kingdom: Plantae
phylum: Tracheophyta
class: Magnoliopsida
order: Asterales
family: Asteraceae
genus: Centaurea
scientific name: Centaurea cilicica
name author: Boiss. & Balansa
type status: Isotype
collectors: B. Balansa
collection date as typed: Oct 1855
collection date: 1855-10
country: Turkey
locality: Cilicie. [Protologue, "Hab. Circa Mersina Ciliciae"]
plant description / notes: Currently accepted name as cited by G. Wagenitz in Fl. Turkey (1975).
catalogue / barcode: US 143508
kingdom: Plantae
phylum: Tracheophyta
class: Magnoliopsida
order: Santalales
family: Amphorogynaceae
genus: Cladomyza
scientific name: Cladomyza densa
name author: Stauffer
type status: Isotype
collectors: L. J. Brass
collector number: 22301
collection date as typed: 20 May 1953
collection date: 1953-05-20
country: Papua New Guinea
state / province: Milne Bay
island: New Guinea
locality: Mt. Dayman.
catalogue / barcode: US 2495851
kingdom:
========================================
*REQUIREMENTS*:
Write out the records word for word, starting at the line containing "collectors: B. Balansa" and ending with the last line of the records, both included.

*THE REPLY*:
collectors: B. Balansa
collection date as typed: Oct 1855
collection date: 1855-10
country: Turkey
locality: Cilicie. [Protologue, "Hab. Circa Mersina Ciliciae"]
plant description / notes: Currently accepted name as cited by G. Wagenitz in Fl. Turkey (1975).
catalogue / barcode: US 143508
kingdom: Plantae
phylum: Tracheophyta
class: Magnoliopsida
order: Santalales
family: Amphorogynaceae
genus: Cladomyza
scientific name: Cladomyza densa
name author: Stauffer
type status: Isotype
collectors: L. J. Brass
collector number: 22301
collection date as typed: 20 May 1953
collection date: 1953-05-20
country: Papua New Guinea
state / province: Milne Bay
island: New Guinea
locality: Mt. Dayman.
catalogue / barcode: US 2495851
kingdom:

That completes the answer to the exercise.